──────── PROVIDED INFORMATION ────────

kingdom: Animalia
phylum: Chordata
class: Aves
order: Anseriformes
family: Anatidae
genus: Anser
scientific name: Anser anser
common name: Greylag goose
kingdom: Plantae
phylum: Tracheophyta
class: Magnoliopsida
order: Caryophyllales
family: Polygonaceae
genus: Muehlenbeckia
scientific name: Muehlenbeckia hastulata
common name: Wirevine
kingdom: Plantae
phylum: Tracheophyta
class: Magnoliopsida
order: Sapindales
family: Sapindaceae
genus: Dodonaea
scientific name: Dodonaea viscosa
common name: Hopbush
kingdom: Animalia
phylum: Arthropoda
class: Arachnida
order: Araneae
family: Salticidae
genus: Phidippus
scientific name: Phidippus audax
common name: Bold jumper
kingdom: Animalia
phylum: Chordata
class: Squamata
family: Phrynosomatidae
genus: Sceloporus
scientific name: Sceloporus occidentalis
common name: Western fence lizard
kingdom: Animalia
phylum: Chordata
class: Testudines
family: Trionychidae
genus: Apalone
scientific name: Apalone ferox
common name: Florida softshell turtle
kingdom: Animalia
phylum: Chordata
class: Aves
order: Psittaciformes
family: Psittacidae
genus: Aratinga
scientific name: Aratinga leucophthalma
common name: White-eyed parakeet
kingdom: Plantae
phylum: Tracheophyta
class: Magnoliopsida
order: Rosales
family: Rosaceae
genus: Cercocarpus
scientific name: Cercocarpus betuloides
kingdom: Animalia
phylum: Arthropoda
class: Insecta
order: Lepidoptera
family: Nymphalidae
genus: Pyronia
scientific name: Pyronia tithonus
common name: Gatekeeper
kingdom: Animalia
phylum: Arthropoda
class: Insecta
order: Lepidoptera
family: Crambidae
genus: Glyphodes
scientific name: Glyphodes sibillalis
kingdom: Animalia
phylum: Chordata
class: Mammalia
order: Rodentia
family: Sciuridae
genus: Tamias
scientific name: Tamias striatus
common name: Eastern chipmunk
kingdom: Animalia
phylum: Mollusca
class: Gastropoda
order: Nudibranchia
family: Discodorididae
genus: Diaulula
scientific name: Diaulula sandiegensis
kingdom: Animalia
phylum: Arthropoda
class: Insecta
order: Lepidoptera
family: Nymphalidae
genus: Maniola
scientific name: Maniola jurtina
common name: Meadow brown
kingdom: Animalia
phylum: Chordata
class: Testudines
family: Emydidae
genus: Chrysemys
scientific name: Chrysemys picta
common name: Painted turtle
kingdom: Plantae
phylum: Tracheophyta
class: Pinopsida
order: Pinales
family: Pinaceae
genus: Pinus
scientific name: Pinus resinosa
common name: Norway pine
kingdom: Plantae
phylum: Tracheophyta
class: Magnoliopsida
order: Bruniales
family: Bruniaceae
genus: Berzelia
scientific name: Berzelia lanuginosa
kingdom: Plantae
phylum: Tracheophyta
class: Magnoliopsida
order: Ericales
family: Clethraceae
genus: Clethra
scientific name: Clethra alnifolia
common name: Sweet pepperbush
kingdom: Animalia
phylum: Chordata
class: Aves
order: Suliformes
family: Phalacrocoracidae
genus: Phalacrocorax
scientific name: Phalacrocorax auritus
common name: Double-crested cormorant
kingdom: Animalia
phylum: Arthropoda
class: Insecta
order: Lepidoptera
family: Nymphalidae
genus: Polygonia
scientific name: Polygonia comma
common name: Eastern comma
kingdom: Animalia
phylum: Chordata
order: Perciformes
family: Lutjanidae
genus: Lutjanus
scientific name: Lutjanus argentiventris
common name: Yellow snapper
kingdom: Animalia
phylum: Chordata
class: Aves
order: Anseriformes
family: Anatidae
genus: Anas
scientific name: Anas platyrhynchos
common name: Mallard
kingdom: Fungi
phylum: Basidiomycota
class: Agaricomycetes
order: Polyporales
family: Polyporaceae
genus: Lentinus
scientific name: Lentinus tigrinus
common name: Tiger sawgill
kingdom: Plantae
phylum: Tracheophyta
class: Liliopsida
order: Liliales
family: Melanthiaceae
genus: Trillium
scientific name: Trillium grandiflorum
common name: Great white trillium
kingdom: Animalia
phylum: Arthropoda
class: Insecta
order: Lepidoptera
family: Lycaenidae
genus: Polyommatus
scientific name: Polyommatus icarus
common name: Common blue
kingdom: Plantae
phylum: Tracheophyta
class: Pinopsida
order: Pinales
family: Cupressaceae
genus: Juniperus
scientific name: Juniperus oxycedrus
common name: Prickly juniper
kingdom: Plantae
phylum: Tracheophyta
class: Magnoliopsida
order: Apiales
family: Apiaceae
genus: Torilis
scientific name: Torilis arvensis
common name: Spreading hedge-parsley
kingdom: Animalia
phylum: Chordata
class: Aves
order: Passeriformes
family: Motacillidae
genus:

────────

Quote every one of the lines above word for word, with no changes.

kingdom: Animalia
phylum: Chordata
class: Aves
order: Anseriformes
family: Anatidae
genus: Anser
scientific name: Anser anser
common name: Greylag goose
kingdom: Plantae
phylum: Tracheophyta
class: Magnoliopsida
order: Caryophyllales
family: Polygonaceae
genus: Muehlenbeckia
scientific name: Muehlenbeckia hastulata
common name: Wirevine
kingdom: Plantae
phylum: Tracheophyta
class: Magnoliopsida
order: Sapindales
family: Sapindaceae
genus: Dodonaea
scientific name: Dodonaea viscosa
common name: Hopbush
kingdom: Animalia
phylum: Arthropoda
class: Arachnida
order: Araneae
family: Salticidae
genus: Phidippus
scientific name: Phidippus audax
common name: Bold jumper
kingdom: Animalia
phylum: Chordata
class: Squamata
family: Phrynosomatidae
genus: Sceloporus
scientific name: Sceloporus occidentalis
common name: Western fence lizard
kingdom: Animalia
phylum: Chordata
class: Testudines
family: Trionychidae
genus: Apalone
scientific name: Apalone ferox
common name: Florida softshell turtle
kingdom: Animalia
phylum: Chordata
class: Aves
order: Psittaciformes
family: Psittacidae
genus: Aratinga
scientific name: Aratinga leucophthalma
common name: White-eyed parakeet
kingdom: Plantae
phylum: Tracheophyta
class: Magnoliopsida
order: Rosales
family: Rosaceae
genus: Cercocarpus
scientific name: Cercocarpus betuloides
kingdom: Animalia
phylum: Arthropoda
class: Insecta
order: Lepidoptera
family: Nymphalidae
genus: Pyronia
scientific name: Pyronia tithonus
common name: Gatekeeper
kingdom: Animalia
phylum: Arthropoda
class: Insecta
order: Lepidoptera
family: Crambidae
genus: Glyphodes
scientific name: Glyphodes sibillalis
kingdom: Animalia
phylum: Chordata
class: Mammalia
order: Rodentia
family: Sciuridae
genus: Tamias
scientific name: Tamias striatus
common name: Eastern chipmunk
kingdom: Animalia
phylum: Mollusca
class: Gastropoda
order: Nudibranchia
family: Discodorididae
genus: Diaulula
scientific name: Diaulula sandiegensis
kingdom: Animalia
phylum: Arthropoda
class: Insecta
order: Lepidoptera
family: Nymphalidae
genus: Maniola
scientific name: Maniola jurtina
common name: Meadow brown
kingdom: Animalia
phylum: Chordata
class: Testudines
family: Emydidae
genus: Chrysemys
scientific name: Chrysemys picta
common name: Painted turtle
kingdom: Plantae
phylum: Tracheophyta
class: Pinopsida
order: Pinales
family: Pinaceae
genus: Pinus
scientific name: Pinus resinosa
common name: Norway pine
kingdom: Plantae
phylum: Tracheophyta
class: Magnoliopsida
order: Bruniales
family: Bruniaceae
genus: Berzelia
scientific name: Berzelia lanuginosa
kingdom: Plantae
phylum: Tracheophyta
class: Magnoliopsida
order: Ericales
family: Clethraceae
genus: Clethra
scientific name: Clethra alnifolia
common name: Sweet pepperbush
kingdom: Animalia
phylum: Chordata
class: Aves
order: Suliformes
family: Phalacrocoracidae
genus: Phalacrocorax
scientific name: Phalacrocorax auritus
common name: Double-crested cormorant
kingdom: Animalia
phylum: Arthropoda
class: Insecta
order: Lepidoptera
family: Nymphalidae
genus: Polygonia
scientific name: Polygonia comma
common name: Eastern comma
kingdom: Animalia
phylum: Chordata
order: Perciformes
family: Lutjanidae
genus: Lutjanus
scientific name: Lutjanus argentiventris
common name: Yellow snapper
kingdom: Animalia
phylum: Chordata
class: Aves
order: Anseriformes
family: Anatidae
genus: Anas
scientific name: Anas platyrhynchos
common name: Mallard
kingdom: Fungi
phylum: Basidiomycota
class: Agaricomycetes
order: Polyporales
family: Polyporaceae
genus: Lentinus
scientific name: Lentinus tigrinus
common name: Tiger sawgill
kingdom: Plantae
phylum: Tracheophyta
class: Liliopsida
order: Liliales
family: Melanthiaceae
genus: Trillium
scientific name: Trillium grandiflorum
common name: Great white trillium
kingdom: Animalia
phylum: Arthropoda
class: Insecta
order: Lepidoptera
family: Lycaenidae
genus: Polyommatus
scientific name: Polyommatus icarus
common name: Common blue
kingdom: Plantae
phylum: Tracheophyta
class: Pinopsida
order: Pinales
family: Cupressaceae
genus: Juniperus
scientific name: Juniperus oxycedrus
common name: Prickly juniper
kingdom: Plantae
phylum: Tracheophyta
class: Magnoliopsida
order: Apiales
family: Apiaceae
genus: Torilis
scientific name: Torilis arvensis
common name: Spreading hedge-parsley
kingdom: Animalia
phylum: Chordata
class: Aves
order: Passeriformes
family: Motacillidae
genus:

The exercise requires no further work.